Recorded data:
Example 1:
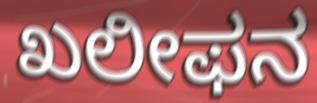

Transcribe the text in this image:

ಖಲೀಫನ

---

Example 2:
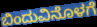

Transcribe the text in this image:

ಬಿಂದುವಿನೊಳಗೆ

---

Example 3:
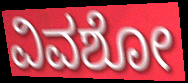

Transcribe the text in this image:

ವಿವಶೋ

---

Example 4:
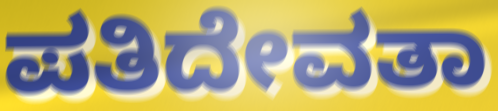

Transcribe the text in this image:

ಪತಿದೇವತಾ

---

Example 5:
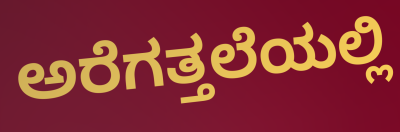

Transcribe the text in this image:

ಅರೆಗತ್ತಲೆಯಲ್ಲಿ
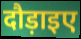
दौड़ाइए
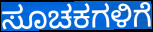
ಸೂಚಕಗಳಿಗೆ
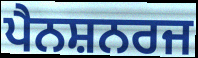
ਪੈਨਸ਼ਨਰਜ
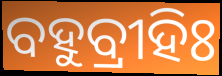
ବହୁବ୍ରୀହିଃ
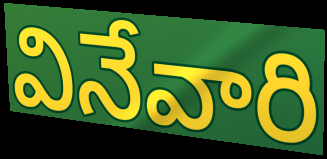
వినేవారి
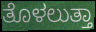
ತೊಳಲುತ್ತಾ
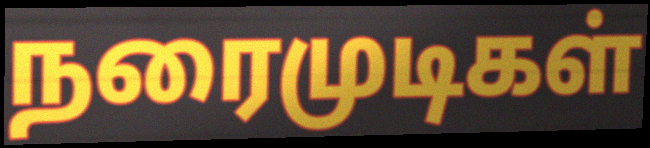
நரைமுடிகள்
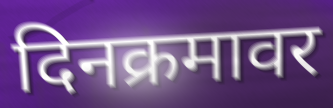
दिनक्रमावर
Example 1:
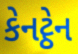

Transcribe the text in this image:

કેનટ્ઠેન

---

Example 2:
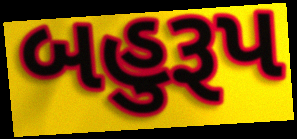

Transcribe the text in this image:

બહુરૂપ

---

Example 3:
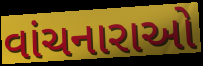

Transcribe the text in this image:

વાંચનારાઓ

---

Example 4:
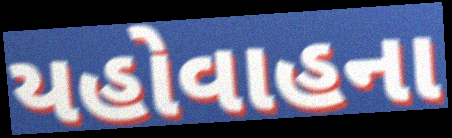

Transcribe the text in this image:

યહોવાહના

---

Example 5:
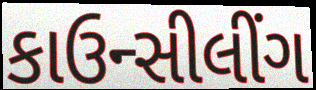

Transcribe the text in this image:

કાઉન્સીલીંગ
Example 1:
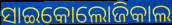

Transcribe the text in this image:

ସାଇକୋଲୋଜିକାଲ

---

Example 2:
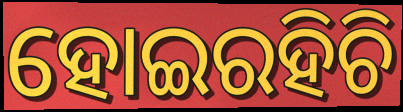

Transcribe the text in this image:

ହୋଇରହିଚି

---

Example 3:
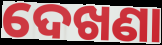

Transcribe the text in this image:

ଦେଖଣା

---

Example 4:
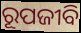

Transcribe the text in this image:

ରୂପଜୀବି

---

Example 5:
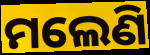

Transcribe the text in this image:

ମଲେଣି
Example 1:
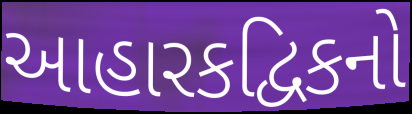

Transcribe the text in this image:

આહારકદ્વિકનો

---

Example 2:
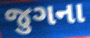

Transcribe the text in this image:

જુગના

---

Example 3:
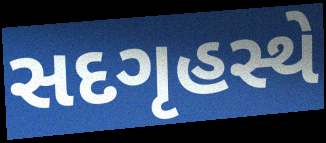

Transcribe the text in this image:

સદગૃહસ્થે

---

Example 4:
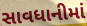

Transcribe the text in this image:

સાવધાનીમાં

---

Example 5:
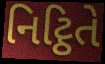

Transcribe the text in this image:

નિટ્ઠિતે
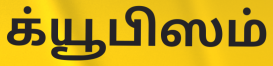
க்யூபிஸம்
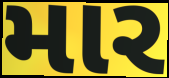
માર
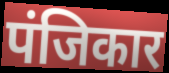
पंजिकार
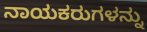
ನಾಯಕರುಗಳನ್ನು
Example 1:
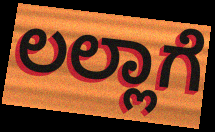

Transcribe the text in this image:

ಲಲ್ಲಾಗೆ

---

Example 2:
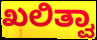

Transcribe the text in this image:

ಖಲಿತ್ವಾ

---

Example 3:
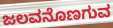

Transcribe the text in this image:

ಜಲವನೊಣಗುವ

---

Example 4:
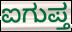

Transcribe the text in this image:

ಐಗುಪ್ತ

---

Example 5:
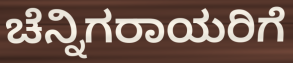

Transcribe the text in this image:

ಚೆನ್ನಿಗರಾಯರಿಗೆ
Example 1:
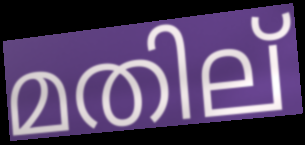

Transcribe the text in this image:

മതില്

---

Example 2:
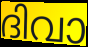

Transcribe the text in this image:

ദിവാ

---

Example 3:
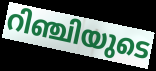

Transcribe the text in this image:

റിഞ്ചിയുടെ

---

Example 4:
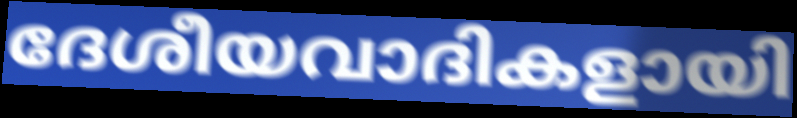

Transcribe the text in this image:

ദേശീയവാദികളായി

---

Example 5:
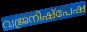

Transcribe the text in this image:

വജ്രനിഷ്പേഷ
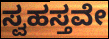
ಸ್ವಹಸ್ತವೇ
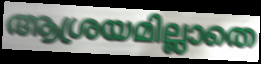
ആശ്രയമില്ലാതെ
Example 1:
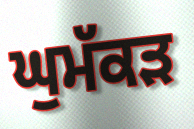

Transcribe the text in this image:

Required work:
The answer must be an exact copy of the records above, with the pictures left out.

Solution:
Example 1:

Transcribe the text in this image:

ಖಲೀಫನ

---

Example 2:

Transcribe the text in this image:

ಬಿಂದುವಿನೊಳಗೆ

---

Example 3:

Transcribe the text in this image:

ವಿವಶೋ

---

Example 4:

Transcribe the text in this image:

ಪತಿದೇವತಾ

---

Example 5:

Transcribe the text in this image:

ಅರೆಗತ್ತಲೆಯಲ್ಲಿ
दौड़ाइए
ಸೂಚಕಗಳಿಗೆ
ਪੈਨਸ਼ਨਰਜ
ବହୁବ୍ରୀହିଃ
వినేవారి
ತೊಳಲುತ್ತಾ
நரைமுடிகள்
दिनक्रमावर
Example 1:

Transcribe the text in this image:

કેનટ્ઠેન

---

Example 2:

Transcribe the text in this image:

બહુરૂપ

---

Example 3:

Transcribe the text in this image:

વાંચનારાઓ

---

Example 4:

Transcribe the text in this image:

યહોવાહના

---

Example 5:

Transcribe the text in this image:

કાઉન્સીલીંગ
Example 1:

Transcribe the text in this image:

ସାଇକୋଲୋଜିକାଲ

---

Example 2:

Transcribe the text in this image:

ହୋଇରହିଚି

---

Example 3:

Transcribe the text in this image:

ଦେଖଣା

---

Example 4:

Transcribe the text in this image:

ରୂପଜୀବି

---

Example 5:

Transcribe the text in this image:

ମଲେଣି
Example 1:

Transcribe the text in this image:

આહારકદ્વિકનો

---

Example 2:

Transcribe the text in this image:

જુગના

---

Example 3:

Transcribe the text in this image:

સદગૃહસ્થે

---

Example 4:

Transcribe the text in this image:

સાવધાનીમાં

---

Example 5:

Transcribe the text in this image:

નિટ્ઠિતે
க்யூபிஸம்
માર
पंजिकार
ನಾಯಕರುಗಳನ್ನು
Example 1:

Transcribe the text in this image:

ಲಲ್ಲಾಗೆ

---

Example 2:

Transcribe the text in this image:

ಖಲಿತ್ವಾ

---

Example 3:

Transcribe the text in this image:

ಜಲವನೊಣಗುವ

---

Example 4:

Transcribe the text in this image:

ಐಗುಪ್ತ

---

Example 5:

Transcribe the text in this image:

ಚೆನ್ನಿಗರಾಯರಿಗೆ
Example 1:

Transcribe the text in this image:

മതില്

---

Example 2:

Transcribe the text in this image:

ദിവാ

---

Example 3:

Transcribe the text in this image:

റിഞ്ചിയുടെ

---

Example 4:

Transcribe the text in this image:

ദേശീയവാദികളായി

---

Example 5:

Transcribe the text in this image:

വജ്രനിഷ്പേഷ
ಸ್ವಹಸ್ತವೇ
ആശ്രയമില്ലാതെ
Example 1:

Transcribe the text in this image:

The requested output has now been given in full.